Plant operators were included on the project team. They provided extensive input to the design of operating graphics. The team worked together to determine standards, display layouts and functions. Another goal was to make the transition to the new system as smooth as possible. To that end Metso Automation designed the control strategy configuration to match the existing system wherever possible. Plant Manager Paul Smith said, “for the most part, the control sequences, indicators, alarms, operator response sequences, etc. of the new system were designed to mirror what our unit operators have been familiar with for the last ten or twenty years.”

Data base parameters from the existing system were imported into the new maxDNA system and tuning constants were imported to speed automatic operation on startup.

Unit 2 was upgraded first, during the annual Spring outage. The new maxDNA system, which had already arrived, was installed as the older cabinets, cables and consoles were removed. Within four days of startup, Unit 2 was operating in automatic mode and within two weeks the unit was responding to automatic dispatch commands.

While the new system was being installed, plant operators were being trained four hours per day on a maxDNA-based simulator (See Figure 4 below). The plant-specific simulator included all of the startup and shutdown sequences, plus a variety of situations that could lead to a unit trip, from auxiliary failures to process upsets. “The simulator was one of our cornerstones of success with the project and I would strongly recommend including a simulator with any planned upgrade,” says Smith.

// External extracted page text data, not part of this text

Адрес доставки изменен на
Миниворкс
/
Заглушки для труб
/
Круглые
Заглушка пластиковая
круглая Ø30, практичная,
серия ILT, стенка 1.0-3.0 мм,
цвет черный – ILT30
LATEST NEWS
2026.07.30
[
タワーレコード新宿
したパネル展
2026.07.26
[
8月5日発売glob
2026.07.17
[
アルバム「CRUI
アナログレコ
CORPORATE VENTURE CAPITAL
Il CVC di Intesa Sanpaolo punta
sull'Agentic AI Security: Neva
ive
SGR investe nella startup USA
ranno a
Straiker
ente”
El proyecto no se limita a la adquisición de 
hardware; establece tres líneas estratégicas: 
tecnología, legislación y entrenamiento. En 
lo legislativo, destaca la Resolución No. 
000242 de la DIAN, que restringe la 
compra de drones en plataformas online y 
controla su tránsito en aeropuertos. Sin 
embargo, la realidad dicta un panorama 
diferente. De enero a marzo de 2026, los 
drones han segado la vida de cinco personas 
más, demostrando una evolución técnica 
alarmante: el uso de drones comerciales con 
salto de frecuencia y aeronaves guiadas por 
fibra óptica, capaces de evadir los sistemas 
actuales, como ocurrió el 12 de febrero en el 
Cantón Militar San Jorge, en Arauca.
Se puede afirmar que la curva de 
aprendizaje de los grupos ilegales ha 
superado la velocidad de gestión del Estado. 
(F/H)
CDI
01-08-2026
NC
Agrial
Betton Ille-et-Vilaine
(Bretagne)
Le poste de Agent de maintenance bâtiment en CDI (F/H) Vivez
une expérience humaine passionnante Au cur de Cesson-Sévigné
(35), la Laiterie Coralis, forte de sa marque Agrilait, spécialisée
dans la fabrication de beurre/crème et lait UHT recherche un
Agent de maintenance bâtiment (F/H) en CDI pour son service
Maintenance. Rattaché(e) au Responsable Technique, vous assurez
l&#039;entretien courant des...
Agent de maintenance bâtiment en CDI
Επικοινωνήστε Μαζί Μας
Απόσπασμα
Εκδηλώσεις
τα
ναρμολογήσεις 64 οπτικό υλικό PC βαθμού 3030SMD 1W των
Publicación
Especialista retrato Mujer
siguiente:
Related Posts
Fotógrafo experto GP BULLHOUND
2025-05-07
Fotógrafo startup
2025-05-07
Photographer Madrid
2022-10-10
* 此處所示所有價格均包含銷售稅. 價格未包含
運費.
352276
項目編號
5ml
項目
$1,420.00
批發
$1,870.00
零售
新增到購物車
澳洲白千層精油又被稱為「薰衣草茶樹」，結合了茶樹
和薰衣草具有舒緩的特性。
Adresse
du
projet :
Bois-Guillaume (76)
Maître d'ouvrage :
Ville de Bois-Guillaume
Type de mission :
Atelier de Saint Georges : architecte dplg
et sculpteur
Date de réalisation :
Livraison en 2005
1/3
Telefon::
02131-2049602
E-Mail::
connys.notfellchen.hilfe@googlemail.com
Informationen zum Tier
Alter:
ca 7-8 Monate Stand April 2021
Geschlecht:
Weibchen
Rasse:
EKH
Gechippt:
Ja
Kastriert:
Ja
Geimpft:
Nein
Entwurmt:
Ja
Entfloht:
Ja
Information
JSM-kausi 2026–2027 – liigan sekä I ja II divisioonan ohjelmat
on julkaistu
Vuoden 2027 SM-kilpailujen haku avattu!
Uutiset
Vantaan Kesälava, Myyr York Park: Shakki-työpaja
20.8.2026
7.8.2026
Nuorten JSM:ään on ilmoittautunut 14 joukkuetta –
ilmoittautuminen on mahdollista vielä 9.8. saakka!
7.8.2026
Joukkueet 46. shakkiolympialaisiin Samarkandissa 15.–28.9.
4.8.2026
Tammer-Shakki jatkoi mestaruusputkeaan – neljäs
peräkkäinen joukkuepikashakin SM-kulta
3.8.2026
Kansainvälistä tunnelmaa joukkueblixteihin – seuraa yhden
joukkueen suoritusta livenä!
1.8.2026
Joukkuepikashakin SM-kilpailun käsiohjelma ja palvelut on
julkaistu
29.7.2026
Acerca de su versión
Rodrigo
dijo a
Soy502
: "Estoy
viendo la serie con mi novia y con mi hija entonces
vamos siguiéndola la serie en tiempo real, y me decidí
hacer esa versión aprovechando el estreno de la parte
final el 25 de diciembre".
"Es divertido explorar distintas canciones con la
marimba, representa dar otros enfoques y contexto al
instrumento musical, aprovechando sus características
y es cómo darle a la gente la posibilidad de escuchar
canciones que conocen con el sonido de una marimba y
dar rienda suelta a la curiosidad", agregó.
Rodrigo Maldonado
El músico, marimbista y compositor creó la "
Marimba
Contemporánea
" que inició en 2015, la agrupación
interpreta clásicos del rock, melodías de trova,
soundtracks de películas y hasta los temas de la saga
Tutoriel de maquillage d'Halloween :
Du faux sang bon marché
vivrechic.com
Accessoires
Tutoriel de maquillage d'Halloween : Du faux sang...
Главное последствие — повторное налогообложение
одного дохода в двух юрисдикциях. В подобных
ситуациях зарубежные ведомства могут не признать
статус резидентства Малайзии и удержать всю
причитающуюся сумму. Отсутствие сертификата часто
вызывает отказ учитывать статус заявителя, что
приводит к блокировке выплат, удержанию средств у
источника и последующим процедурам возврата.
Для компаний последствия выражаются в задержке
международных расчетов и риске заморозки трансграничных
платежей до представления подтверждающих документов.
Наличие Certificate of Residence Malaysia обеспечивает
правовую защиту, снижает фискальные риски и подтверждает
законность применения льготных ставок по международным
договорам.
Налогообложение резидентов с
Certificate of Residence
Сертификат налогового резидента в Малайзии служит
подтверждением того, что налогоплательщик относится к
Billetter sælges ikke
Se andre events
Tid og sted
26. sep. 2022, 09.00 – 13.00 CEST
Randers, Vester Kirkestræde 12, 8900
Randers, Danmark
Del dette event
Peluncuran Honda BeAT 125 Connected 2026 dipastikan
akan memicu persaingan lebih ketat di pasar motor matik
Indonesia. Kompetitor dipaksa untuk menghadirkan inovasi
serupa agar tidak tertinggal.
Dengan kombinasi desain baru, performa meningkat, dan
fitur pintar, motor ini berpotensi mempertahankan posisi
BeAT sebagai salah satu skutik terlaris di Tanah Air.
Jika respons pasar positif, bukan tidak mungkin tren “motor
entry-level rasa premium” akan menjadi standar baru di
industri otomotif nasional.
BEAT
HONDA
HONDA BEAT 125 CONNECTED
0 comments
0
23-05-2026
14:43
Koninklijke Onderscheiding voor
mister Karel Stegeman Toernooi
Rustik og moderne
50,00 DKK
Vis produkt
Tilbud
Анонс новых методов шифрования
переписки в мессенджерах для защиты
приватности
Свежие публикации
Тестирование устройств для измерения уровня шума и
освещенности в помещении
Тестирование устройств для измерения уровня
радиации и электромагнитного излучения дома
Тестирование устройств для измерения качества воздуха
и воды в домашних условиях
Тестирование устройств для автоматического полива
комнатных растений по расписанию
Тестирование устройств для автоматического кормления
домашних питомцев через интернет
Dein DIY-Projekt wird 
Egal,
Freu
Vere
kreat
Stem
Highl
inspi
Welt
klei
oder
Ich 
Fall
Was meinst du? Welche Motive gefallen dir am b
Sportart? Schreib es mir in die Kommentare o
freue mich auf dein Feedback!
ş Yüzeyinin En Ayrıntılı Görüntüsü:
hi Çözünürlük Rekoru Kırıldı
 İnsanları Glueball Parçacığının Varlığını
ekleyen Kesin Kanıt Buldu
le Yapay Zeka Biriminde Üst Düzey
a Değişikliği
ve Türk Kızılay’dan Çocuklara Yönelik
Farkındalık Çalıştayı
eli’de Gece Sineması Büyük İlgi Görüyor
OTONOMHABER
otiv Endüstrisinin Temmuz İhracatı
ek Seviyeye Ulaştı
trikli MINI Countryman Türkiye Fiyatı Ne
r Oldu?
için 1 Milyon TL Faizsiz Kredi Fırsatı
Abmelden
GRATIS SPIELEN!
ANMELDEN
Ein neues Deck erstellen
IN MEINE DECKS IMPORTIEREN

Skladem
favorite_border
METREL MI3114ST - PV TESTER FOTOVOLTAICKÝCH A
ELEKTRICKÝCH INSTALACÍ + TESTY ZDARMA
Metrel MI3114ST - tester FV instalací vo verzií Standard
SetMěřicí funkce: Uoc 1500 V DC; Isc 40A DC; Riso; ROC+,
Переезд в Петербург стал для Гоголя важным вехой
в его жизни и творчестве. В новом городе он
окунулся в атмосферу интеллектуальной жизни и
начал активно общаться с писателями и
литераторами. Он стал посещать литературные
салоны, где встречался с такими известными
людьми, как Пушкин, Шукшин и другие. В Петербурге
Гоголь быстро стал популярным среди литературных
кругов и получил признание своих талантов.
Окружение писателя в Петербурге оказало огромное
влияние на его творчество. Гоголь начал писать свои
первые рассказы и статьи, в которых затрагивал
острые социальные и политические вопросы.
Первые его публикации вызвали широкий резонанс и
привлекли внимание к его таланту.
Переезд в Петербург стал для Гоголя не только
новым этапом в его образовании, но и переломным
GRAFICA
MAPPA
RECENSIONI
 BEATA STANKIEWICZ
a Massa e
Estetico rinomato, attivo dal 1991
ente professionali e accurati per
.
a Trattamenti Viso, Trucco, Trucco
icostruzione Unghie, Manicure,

FIGURE 4: ON-SCREEN TRAINING
Operators at St. Johns were trained on a simulator supplied by Metso Automation.

The plant burns coal from Western Kentucky, Columbia, other South American countries and several other sources at times. “We blend in 20% petroleum coke,” explains Smith. “Since the moisture content and BTUs are variable, it is important that our control system detect them and initiate smooth proportional corrections without triggering process upsets. We are definitely sold on Metso Automation’s Heat Release algorithm. Our old D-E-B control system used this algorithm and we wanted to duplicate the success we had with it. It allows us to burn a litany of different fuels without having to make constant tuning adjustments to our critical process loops. As a result we have been able to lower costs by purchasing attractively priced random lots of coal and pet-coke on the spot market.”